Sigo, a mi pesar, teniendo noticias de las manifestaciones. Veo demasiadas banderas. Una sola bandera ya no me gusta, muchas me dan miedo. Los manifestantes se sienten desgraciados porque el gobierno quiere hacer un desconfinamiento ordenado.

El viernes, al mediodía, Unai me envía un WhatsApp. Lo hace con frecuencia y me pide «un consejo de ayuda y amistad». Me dice que a su padre «le va a dar algo con tantos calores que hacen». ¿Qué puede hacer? Me pregunta: «Yo no tengo a nadie por si le pasa algo, ¿qué hago, Felipe?».

«¡Libertad! ¡Libertad!». Gritaban en Madrid, en Valencia y en Málaga. «¡Sánchez, genocida! ¡Sepulturero!». Gritaba una señora en el barrio de Salamanca.

Sonaba fuerte, demasiado fuerte, el himno de España.

Hoy ya es viernes 22 de mayo, septuagésimo día de confinamiento, con ese extraño desafecto que ponen los números ordinales.
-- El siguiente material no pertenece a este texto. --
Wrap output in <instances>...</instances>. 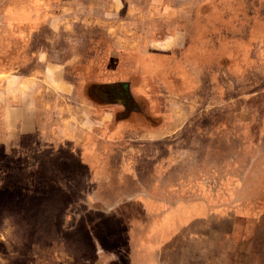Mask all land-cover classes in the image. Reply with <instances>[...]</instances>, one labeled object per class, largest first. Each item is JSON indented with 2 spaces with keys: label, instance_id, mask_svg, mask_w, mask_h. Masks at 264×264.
I'll return each mask as SVG.
<instances>
[{
  "label": "rangeland",
  "instance_id": "obj_1",
  "mask_svg": "<svg viewBox=\"0 0 264 264\" xmlns=\"http://www.w3.org/2000/svg\"><path fill=\"white\" fill-rule=\"evenodd\" d=\"M39 1L0 20V264H264V0Z\"/></svg>",
  "mask_w": 264,
  "mask_h": 264
},
{
  "label": "crops",
  "instance_id": "obj_2",
  "mask_svg": "<svg viewBox=\"0 0 264 264\" xmlns=\"http://www.w3.org/2000/svg\"><path fill=\"white\" fill-rule=\"evenodd\" d=\"M14 1H16L17 7H18V9L15 11L14 15L15 14L18 15V18H20L19 23H21L23 25H25V21H26V18H27L28 15L35 16L34 18H36V15H38V12L35 11L36 10L35 7H37V8L39 7V8L42 9V4H41V2L39 0H24V1L23 0H7V1H3V3L7 7V6H10V5L14 4ZM3 3L0 5V20L2 22V25H5L4 29H6V27L9 25V23H11V22H9V19H10V17L12 15L9 16L10 15L9 14V11L7 13V12H5L6 10L5 11L3 10V8L5 7V6L3 7ZM46 3H48V2H46ZM18 4H19V6H18ZM51 4H49V5L51 6ZM32 6H34V7H32ZM47 6H48L47 4L44 5V7H47ZM32 9L34 10L35 13L33 12ZM41 16L43 17L45 15H43L41 13ZM174 24L175 23H173V25ZM183 27H184V24H181L180 30H183ZM24 31H25V28L22 31L21 28L19 27L18 28V32L19 33L16 34L17 35V38H13V39H16V40L21 39L22 40V38H23V41L26 40L27 37L25 36L26 33ZM171 32H173V31H171ZM172 35H169L165 39H169L170 40V38H172V39L173 38H177V39L181 40L182 41V44H180V45H183V48H182L183 49V53H184V51L187 50V53L191 54L190 53L191 48H193V50H195V51L196 50H199V53L198 54L201 53V49L202 48L195 42V41L199 40V37L201 36V34H199V31H195V34L194 35H188V34L183 33L181 31L173 32ZM5 37H8L9 38V33H6V35L5 34H2V36L0 37V39H3ZM189 39H193V43H189V41H190ZM169 40H168V42H169ZM185 40H187V41L189 40V41L188 42H185V44H183V41H185ZM19 47H18V50L19 51L17 53V55L19 57H21V56L25 57L27 54L30 55V56L31 55L32 56H36L37 55V53H35L33 51L32 52H29V51L27 52L28 49L25 48V45L19 46ZM8 52L9 53H12L11 51H8ZM2 55H3V53H2ZM194 60L196 61L195 58H194ZM21 64L24 65L25 63L19 62L18 67H21ZM193 65H194V67H193L194 69H191V70L195 71L196 64H193ZM185 70H187L186 67L185 68H183V67L180 68V71L185 72ZM196 80H197V76L192 75L190 78H186V74H184L182 76V80H181L182 82L179 84V86H177V85L176 86L179 87V88L180 87H183L184 88L185 86H194L195 83H196ZM167 85L169 87L170 86L171 87H175V85H174L173 82H167ZM168 86H166V87H168ZM166 100H167V102L172 101V99L170 97H167ZM35 103H36V101L34 102V104ZM146 105H147V103H146ZM34 108L35 109L33 111V114H36L37 112L35 111L36 110V106L35 105H34ZM22 111H24V112H22ZM142 112H145L146 115L145 116H142L144 118L141 117V119L146 120V122H150L151 119H149L146 110L145 111L143 110ZM17 114H18L17 115L18 116L17 117L18 120H22V119L23 120L24 119L25 120L26 119L27 120H30L32 118L30 116L27 118V115L25 113V108H23V109L18 108V113ZM13 117H14V113L12 112V110L8 106L6 113L5 114H2V117H1V119L4 120L3 121L4 122V125L6 127L8 126V131H12V129L10 128V123H11V121H13ZM157 118H155L154 121H151V122H153V124L152 123L151 124L148 123V125H152L151 127H153V126L156 127L157 125L159 126L160 125V120L157 119ZM126 120H128V119H126ZM35 125H37V123H35ZM38 126H39V124H38ZM24 132H26V131L24 130ZM30 132H31V130H30ZM168 133L170 134L169 131H168ZM146 136L149 137V135H146ZM101 154H99L98 157H101ZM101 159H102V157H101ZM100 162H101V160L98 161V163H100ZM89 198L91 199V197H89ZM201 208H203V205L200 207V212L201 213H204V214H209L210 213L209 212V209H208L209 207L208 208H205V211L202 210ZM156 237L157 236L155 235V236L152 237V239H155ZM130 243H131V245H129V247H130V254L127 257L129 261H126L127 263H125V264H188V263H185L186 262V261H184L185 259H170V258H173L172 256L177 253V250L174 247H172V245H170V244L166 248V250H164V251H162V249L164 248V244L161 245V246H159V245L154 246V252H153V254H151V252L153 250L152 249L151 250H148V249L153 248V246L152 245H149V243H148L147 240L143 239L142 241H140V240H138V238L136 239V236H135L133 240L131 238V242ZM96 257H97L96 253H95L94 257H90L89 254H85V257L83 256L82 259H88V261L85 264H97L96 263L97 262L96 261V259H97ZM91 259H94V261H91ZM189 260H192V259H189Z\"/></svg>",
  "mask_w": 264,
  "mask_h": 264
}]
</instances>
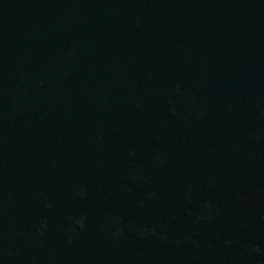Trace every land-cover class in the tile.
Instances as JSON below:
<instances>
[{
  "label": "water",
  "instance_id": "obj_1",
  "mask_svg": "<svg viewBox=\"0 0 264 264\" xmlns=\"http://www.w3.org/2000/svg\"><path fill=\"white\" fill-rule=\"evenodd\" d=\"M0 264H264V0H96L0 135Z\"/></svg>",
  "mask_w": 264,
  "mask_h": 264
}]
</instances>
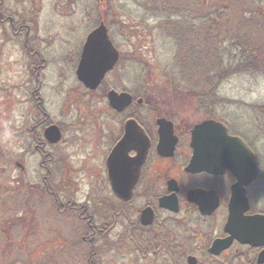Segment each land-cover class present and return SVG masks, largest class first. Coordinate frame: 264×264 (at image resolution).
Instances as JSON below:
<instances>
[{
  "label": "flooded vegetation",
  "instance_id": "1",
  "mask_svg": "<svg viewBox=\"0 0 264 264\" xmlns=\"http://www.w3.org/2000/svg\"><path fill=\"white\" fill-rule=\"evenodd\" d=\"M24 1L26 3L21 4V11L16 17L31 16L35 11L44 9L42 0ZM4 3L5 0H0L1 23L4 20L8 21L1 10ZM72 4L73 0H66L63 4L55 2L48 10L66 15L72 8ZM100 5L103 7L102 2ZM16 19L19 20V18ZM9 20L13 22L14 18L11 17ZM28 21L32 24L36 23L34 17ZM27 31L38 33L31 25H27ZM118 32L121 35V30ZM89 34L90 32L84 37L78 63L75 65L77 87L80 92H85L87 97L99 95L98 100L104 101V107L113 115V121L117 118L121 119V123L120 120L115 121L118 125L112 130V138L115 137V139L105 161L104 175L91 171L88 165L89 159L96 154L95 151L98 153L102 150V146L99 145L100 135L91 149L90 158L82 161L79 169L76 163L70 161V149H62L56 155L41 151L45 147H56L62 142L63 125L50 123L41 129L45 120L32 125L23 122L17 134L19 142L24 143L30 150L26 153V157L39 156L41 159L39 166L44 171L41 182L38 183L40 186L37 185L32 191L17 193L18 208H23V215L26 211L29 215H35V221L42 227L43 234L45 224H49L53 225V230L51 228L53 233L59 234L61 230H64L66 235L65 237L62 235L66 246L64 253H55L56 257L55 255L48 257V262L95 264L93 260L95 256L99 260V256L106 250H112L120 261L118 264L127 261L130 264H264V245L245 244L235 238L234 234L239 235V231L227 230L230 218L229 206L233 190L239 182L237 176L231 169L190 170L191 162L196 154L193 132L197 125L214 120L222 123L231 136H240L233 134L226 123L208 117L199 110L194 112L200 113L205 118L192 126L186 123L185 115L188 113L185 111L172 110L167 106L159 111L153 110L152 107L157 104L147 101L153 99L152 95L139 96L133 91L134 85L137 84L133 57L131 60V54L128 52L131 49L130 40H128V46H124L121 40V44L119 41L112 40L120 54L118 65L106 75L97 89L92 90L86 87L78 80L76 74ZM123 51L127 52L125 62L121 61ZM75 67L72 65L71 69ZM113 74L118 76L114 84L109 82V76ZM143 81L145 82V79ZM111 91L132 96L131 104L123 112L116 111L110 105ZM70 92L68 91V96L71 98ZM33 94L36 95L35 92ZM37 109H40V103ZM159 119H165L173 125L171 138L165 146L162 145L160 148ZM129 120L136 122L140 129L139 146L141 148L132 149L128 153L132 160L131 182L129 189L122 194L120 190L115 191L112 186L108 159L114 148L125 137V123ZM51 126H56L62 136L56 143L50 142L46 136ZM41 133L44 137H41ZM240 138L244 141L242 137ZM175 140L172 152V142ZM244 142L254 152L257 177L246 187V197L250 208L243 216H264V192L262 194L259 189V186L264 187L263 159L246 141ZM145 145L148 147L147 151H144ZM21 156L24 158L25 152ZM9 161L13 163L10 158ZM16 165L25 171L26 167L23 164L17 162ZM77 173H80L85 180L89 178L96 181L103 180L104 185L108 184L110 188L108 192L105 187L109 197L106 199L105 191L100 189L80 191L74 180L78 179ZM66 178L71 181L67 182ZM21 187L26 188L24 185ZM28 193L33 194L27 195ZM28 198L32 206L26 204L29 201ZM217 202L218 206L213 208ZM50 214L52 217H49ZM20 233L23 236V232ZM41 239L42 237H39V240ZM30 241L26 240L23 243L34 245ZM218 242H224L223 244L227 247L216 253L213 248ZM96 245L98 249L94 248ZM73 247L79 248L75 251ZM61 256L63 258H60ZM44 258L45 256L37 264L46 263ZM96 264L102 263L99 260Z\"/></svg>",
  "mask_w": 264,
Estamos a las puertas de un fin de semana soleado e intrascendente.

Leo que, debido a nuestro ejemplar comportamiento, a los habitantes del área metropolitana de Barcelona, a partir del lunes 25, el comité clandestino de sabios que asesora al gobierno va a concedernos el grado 1 en nuestro arresto domiciliario.

¿Tendría que estar feliz?

Veo pasar a Lúa y a Kalita con su madre por debajo de mi balcón. Tienen un aspecto tristemente gracioso con las mascarillas. Han levantado sus bracitos al verme y han gritado: ¡Avi, avi!

Las he estado mirando hasta difuminarse en la lejanía.